Kör bıçakların sızıları ruhumu süslüyor. Cehalet dört yanımızı sarmış ülkemizi besliyor. Dört tarafımız zulüm, tek kurtuluş ölüm oluyor. Bir kadın doğuruyor, bir kadını öldürülüyor. Ve bunu insan evladı yalnızca izliyor. Yalnızca bir sıfat oluyor medya, durup bunu yuhalıyor.

Çok sürmüyor, unutuluyor. Bu listeye bir isim daha ekleniyor.

Bir kadın seviliyor plastik saçlı, bir toplum duraksamadan bunu yuhalıyor.

Bir gökkuşağı doğuyor, karanlık seriliyor. 

Coğrafya kaderdir, buralarda özgürleşemezsin deniliyor. Ölü bedenler doğuyor, emsalsiz köprülerimizde. Kimse bu cinayeti üstlenemiyor.

Kin kusuluyor henüz kendini bulmuş bireylere.

Önce yasaklar öğretiliyor. Sonra kendi doğrularıyla eğitiliyor. Ağaç yaş iken eğilmiyor, kuruyor buralarda. Bu coğrafyada düşünmek suç olduğundan sanırım, herkes deliyi oynuyor. Duymak, görmek suç sayılıyor bir toplum; iyice sağır ve dilsiz oluyor. Ruhlarımız çalınıyor, vicdanımız satılıyor. Bedeli bazen kömür, bazen makarna oluyor. Üstelik bunlar da kolay yoldan üretiliyor. 
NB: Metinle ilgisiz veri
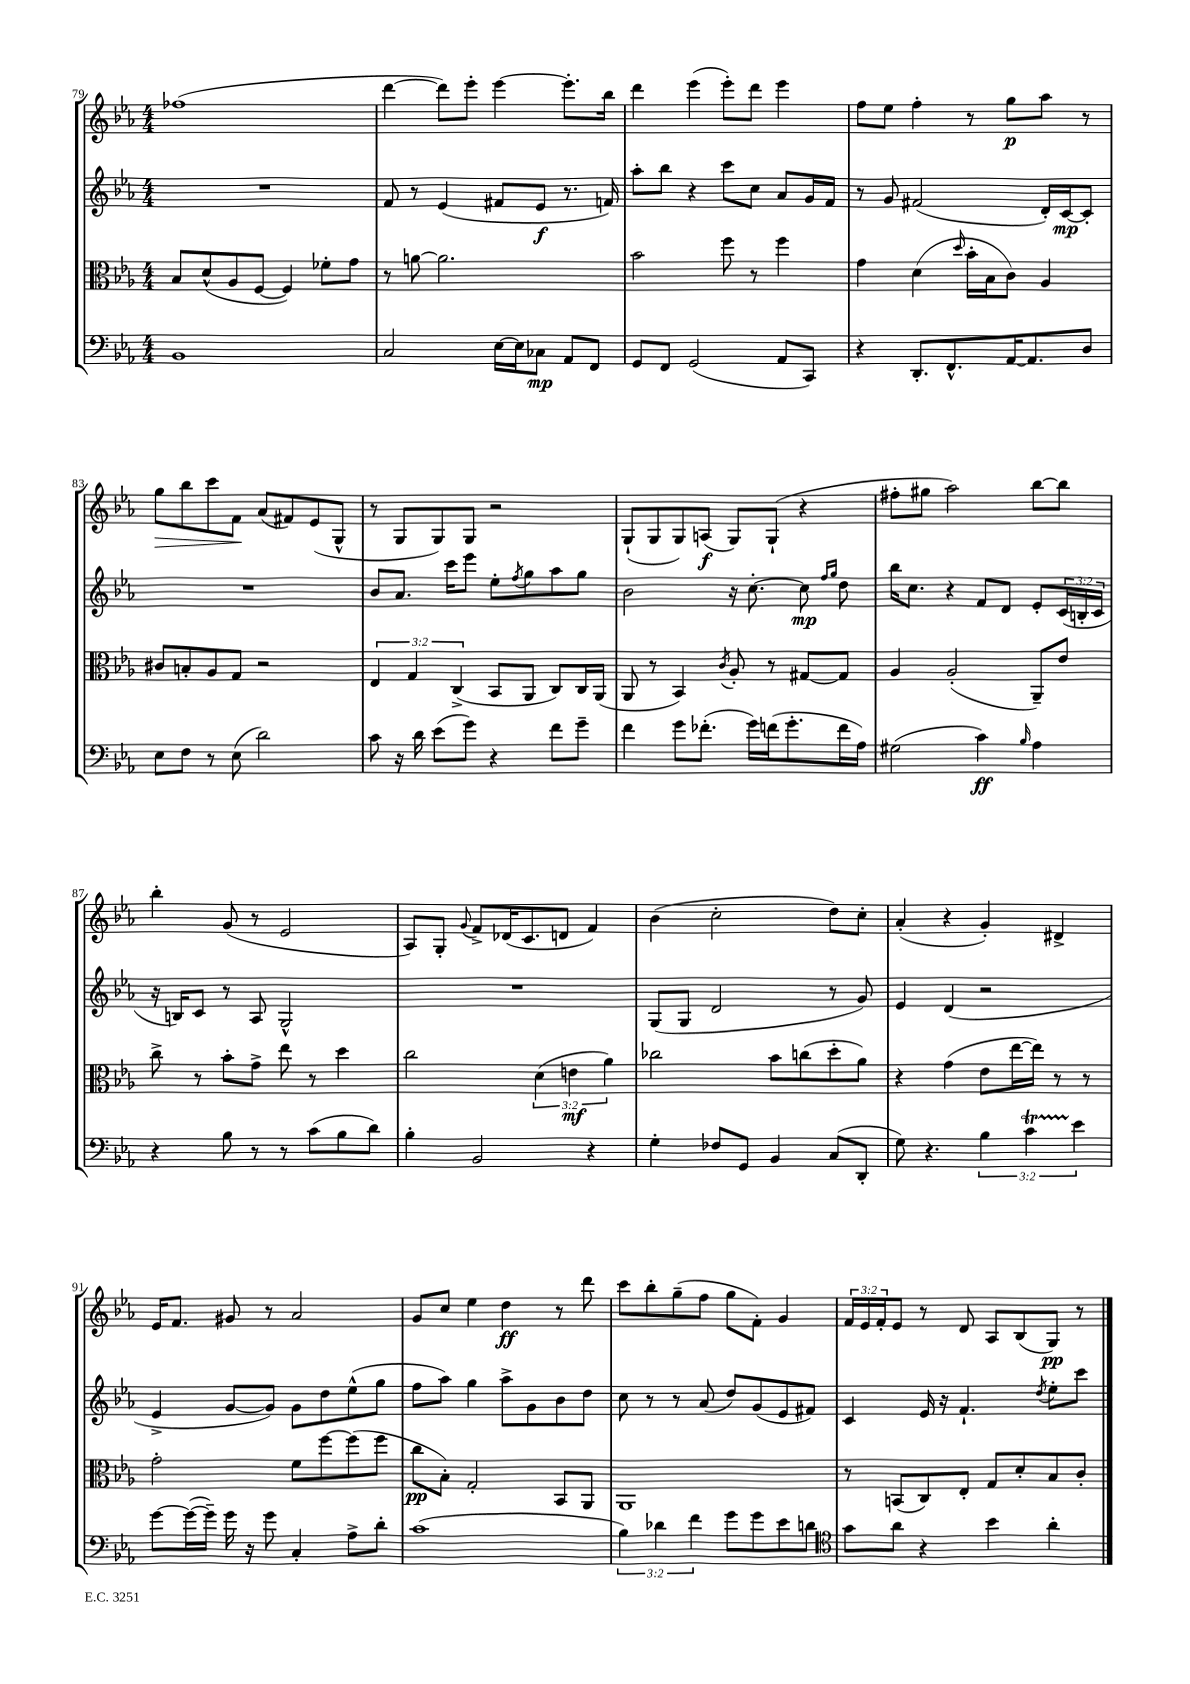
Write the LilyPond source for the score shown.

<<
\new StaffGroup <<
\new Staff = "s0" {
    \clef treble \key ees \major \numericTimeSignature \time 4/4 \override Staff.TupletNumber.text = #tuplet-number::calc-fraction-text
    fes''1( |
    d'''4~ d'''8) ees'''8-. ees'''4~ ees'''8.-. bes''16 |
    d'''4 ees'''4( ees'''8-.) d'''8 ees'''4 |
    f''8 ees''8 f''4-. r8 g''8\p aes''8 r8 |
    g''8\> bes''8 c'''8 f'8\! aes'8( fis'8) ees'8( g8-^ |
    r8 g8 g8) g8 r2 |
    g8-!( g8 g8) a8\f( g8) g8-!( r4 |
    fis''8-. gis''8 aes''2) bes''8~ bes''8 |
    bes''4-. g'8( r8 ees'2 |
    aes8) g8-. \appoggiatura { g'8 } f'8-> des'16( c'8. d'8 f'4) |
    bes'4( c''2-. d''8) c''8-. |
    aes'4-.( r4 g'4-.) dis'4-> |
    ees'16 f'8. gis'8 r8 aes'2 |
    g'8 c''8 ees''4 d''4\ff r8 d'''8 |
    c'''8 bes''8-. g''8--( f''8 g''8 f'8-.) g'4 |
    \tuplet 3/2 { f'16 ees'16 f'16-. } ees'8 r8 d'8 aes8 bes8( g8\pp) r8 \bar "|." |
}
\new Staff = "s1" {
    \clef treble \key ees \major \numericTimeSignature \time 4/4 \override Staff.TupletNumber.text = #tuplet-number::calc-fraction-text
    R1 |
    f'8 r8 ees'4( fis'8 ees'8\f r8. f'16) |
    aes''8-. bes''8 r4 c'''8 c''8 aes'8 g'16 f'16 |
    r8 g'8 fis'2( d'16-.) c'16~\mp c'8-. |
    R1 |
    bes'8 aes'8. c'''16 ees'''8 ees''8-. \acciaccatura { f''8 } g''8 aes''8 g''8 |
    bes'2 r16 c''8.~-. c''8\mp \grace { f''16 g''16 } d''8 |
    bes''16 c''8. r4 f'8 d'8 ees'8-. \tuplet 3/2 { c'16( b16-. c'16 } |
    r16 b16) c'8 r8 aes8 g2-^ |
    R1 |
    g8( g8 d'2 r8 g'8) |
    ees'4 d'4( r2 |
    ees'4-> g'8~ g'8) g'8 d''8 ees''8-^( g''8 |
    f''8 aes''8) g''4 aes''8-> g'8 bes'8 d''8 |
    c''8 r8 r8 aes'8( d''8) g'8( ees'8 fis'8) |
    c'4 ees'16 r16 f'4.-! \acciaccatura { d''8 } ees''8-. c'''8 \bar "|." |
}
\new Staff = "s2" {
    \clef alto \key ees \major \numericTimeSignature \time 4/4 \override Staff.TupletNumber.text = #tuplet-number::calc-fraction-text
    bes8 d'8-^( aes8 f8~ f4) fes'8-. g'8 |
    r8 a'8~ a'2. |
    bes'2 f''8 r8 f''4 |
    g'4 d'4( \grace { d''16 } bes'16-. bes16 c'8) aes4 |
    cis'8 b8-. aes8 g8 r2 |
    \tuplet 3/2 { ees4 g4 c4->( } bes,8 aes,8 c8) c16 aes,16( |
    aes,8 r8 bes,4) \acciaccatura { c'8 } aes8-. r8 gis8~ gis8 |
    aes4 aes2-.( aes,8--) ees'8 |
    c''8-> r8 bes'8-. g'8-> ees''8 r8 d''4 |
    c''2 \tuplet 3/2 { d'4( e'4\mf aes'4) } |
    ces''2 bes'8 c''8( d''8-. aes'8) |
    r4 g'4( ees'8 ees''16~ ees''16) r8 r8 |
    g'2-. f'8 f''8~ f''8( f''8 |
    c''8\pp bes8-.) g2-. bes,8 aes,8 |
    aes,1 |
    r8 b,8( c8) ees8-. g8 d'8-. bes8 c'8-. \bar "|." |
}
\new Staff = "s3" {
    \clef bass \key ees \major \numericTimeSignature \time 4/4 \override Staff.TupletNumber.text = #tuplet-number::calc-fraction-text
    bes,1 |
    c2 ees16~ ees16 ces8\mp aes,8 f,8 |
    g,8 f,8 g,2( aes,8 c,8) |
    r4 d,8.-. f,8.-^ aes,16~ aes,8. d8 |
    ees8 f8 r8 ees8( d'2) |
    c'8 r16 d'16 ees'8( g'8) r4 f'8 g'8-- |
    f'4 g'8 fes'8.-.( g'16) f'16( g'8.-. f'16 aes16) |
    gis2( c'4\ff) \grace { bes16 } aes4 |
    r4 bes8 r8 r8 c'8( bes8 d'8) |
    bes4-. bes,2 r4 |
    g4-. fes8 g,8 bes,4 c8( d,8-. |
    g8) r4. \tuplet 3/2 { bes4 c'4\startTrillSpan ees'4\stopTrillSpan } |
    g'8~ g'16~( g'16--) g'16 r16 g'8 c4-. aes8-> d'8-. |
    c'1( |
    \tuplet 3/2 { bes4) des'4 f'4 } g'8 g'8 ees'8 d'8 |
    \clef tenor g'8 aes'8 r4 bes'4 aes'4-. \bar "|." |
}
>>
>>
\layout { \context { \Score currentBarNumber = #79 } }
İnsanlar ölüyor, kader oluyor.

Üstelik bunlara inanmazsan sonun hapis oluyor.

Böyle zamanlarda kalem kılıç oluyor. Kağıt suç mahali, kaleminden dökülenler ceset sayılıyor. 

Sanırım düşünmekten zihnim ağlıyor.


Bir anne feryat ediyor, bir çocuk daha ölüyor.

Bir toplum başın sağ olsun, diyemiyor. Kimlerdendi, önce bunu soruyor; öyle bir coğrafya ki acı bile onlardan ya da bunlardan oluyor. 

Acılarımız bile politikanın bir malzemesi oluyor. 

Ruhum daralıyor. Şerefsiz oluyorum, namussuz oluyorum, vatansız, milletsiz.

Çok şey oluyorum bu coğrafyada. Çok şey oluyoruz.

İnsan olamıyoruz, özgür olamıyoruz.

Çünkü buralarda insan olmak, güçlü olmak kadar değerli değil.

Çünkü insan hayatı; düşünceler, ihaleler kadar değerli değil.

Bir ayıp değil, n’olur insan olalım.